MV has already made program history this season, but if the Pride players have anything to say about it, they’re not done yet.
DIVISION III SOUTH
at Pelham (8-0)
While much has changed on the scoreboard since Pelham beat Bow, 7-0, in a defensive grudge match in the season opener, not much has changed in both teams’ approaches.
Pelham has a potent double-wing and spread offensive attack and shows multiple fronts on defense.
“They’re very much the same as what we saw (in the first game), but they’ve improved quite a bit, as have we,” Bow Coach Paul Cohen said. “Ground and pound works very well for us, and our passing game came into fruition last game. Our defense has had success against the spread, the double wing, the single wing.”
Since that Week 1 game, Bow is averaging 36.7 points per game, while the Pythons have put up an average of 39.1 points. Meanwhile, both teams have stayed true to their defense, with Bow yielding just 10.1 and Pelham 11.4 points, and Bow tossing three shutouts and Pelham two.
Matt Ehrenberg has come into his own in the backfield for the Falcons, putting together the first 1,000-yard rushing season in program history. And quarterback Derek Polish is giving Bow a nice option through the air with Travis Reynolds and Kyle Strickland on the receiving end.
Teddy Nappen, Kyle Milne, Dwight Alford, Ehrenberg and Alec Tellifson have been at the heart of the Falcon defense, along with defensive end Tony Roberts, who was injured two games ago and will miss tomorrow’s game.
“I like to feel we have the capacity to move the ball in the air or on the ground,” Cohen said. “A balanced attack, in my opinion, is always better.
“… With the conference championship, you have to pull out all the stops. I think we’re very balanced in terms of scoring, what both offenses bring to field. We have our bread and butter, as it were, but if the situation calls, we might have to pull something from the proverbial magic hat.”
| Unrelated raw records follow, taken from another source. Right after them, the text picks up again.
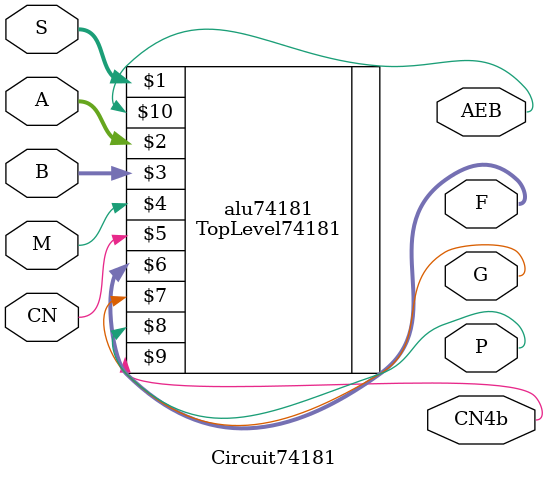
<source format=v>
`timescale 1ns / 1ps

module Circuit74181 (S, A, B, M, CN, F, G, P, CN4b, AEB);

  input [3:0] A, B, S;
  input CN, M; 
  output [3:0] F;
  output AEB, G, P, CN4b;
	
  TopLevel74181 alu74181 (S, A, B, M, CN, F, G, P, CN4b, AEB);

endmodule 

</source>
Six years ago, Pelham ousted Bow in the semifinals on its way to the title, and three years before that, Bow beat Pelham for the title. And while Bow’s current players will be experiencing playoff football for the first time, they’re ready to write the latest chapter in the Bow-Pelham saga.
DIVISION III EAST
Bishop Brady (4-4)
At Epping-Newmarket (4-4)
It’s been just two weeks since these teams met – a 33-21 Epping-Newmarket victory – and Brady is playing on the road because of that loss. But that could also serve as a motivator for the Green Giants.
Another thing working in Brady’s favor is the healthy return of a couple of two-way starting seniors – center/defensive end Hunter Migneault and fullback/linebacker Dalton Morris – who were on the sidelines the last two weeks.
“We’ve gone through a stretch where some kids are filling in,” Brady Coach Greg Roberts said. “It’s tough when you’re working on offense and defense, and you have certain players who are doing the job and you lose them, and we don’t have somebody to step right in. We don’t have those numbers. But hopefully we’re done with that and ready to go on Saturday.”
Their return on defense, teaming with defensive stalwarts Moses Murenzi and linebacker Chris Thurber, could be a boon to the Giants, who must contain Epping-Newmarket’s Joe Leclerc, who rushed for 234 yards and four touchdowns against Brady in the first meeting.
“He’s an offensive threat,” Roberts said. “… We’ve been able to stop most teams in terms of the running game, but have had trouble in terms of the passing game. Epping runs more than passes, so we’re hoping that matches up well with us.”
Brady counters with a balanced two-pronged offensive attack. Matt Tetu is the go-to back, closing in on 1,000 yards rushing this season, with Murenzi and Morris also productive ball carriers. Quarterback Brendan Johnson is completing better than 50 percent of his passes and has been particularly efficient the last couple of games, with Andrew Jousset the primary receiver as well as Tetu and Morris catching the ball out of the backfield.
“Last week we threw the ball well and ran well. That’s important,” Roberts said. “It doesn’t hurt to be able to control the tempo and control the clock. It’s important to be able to run the ball and as a defense to stop the ball.”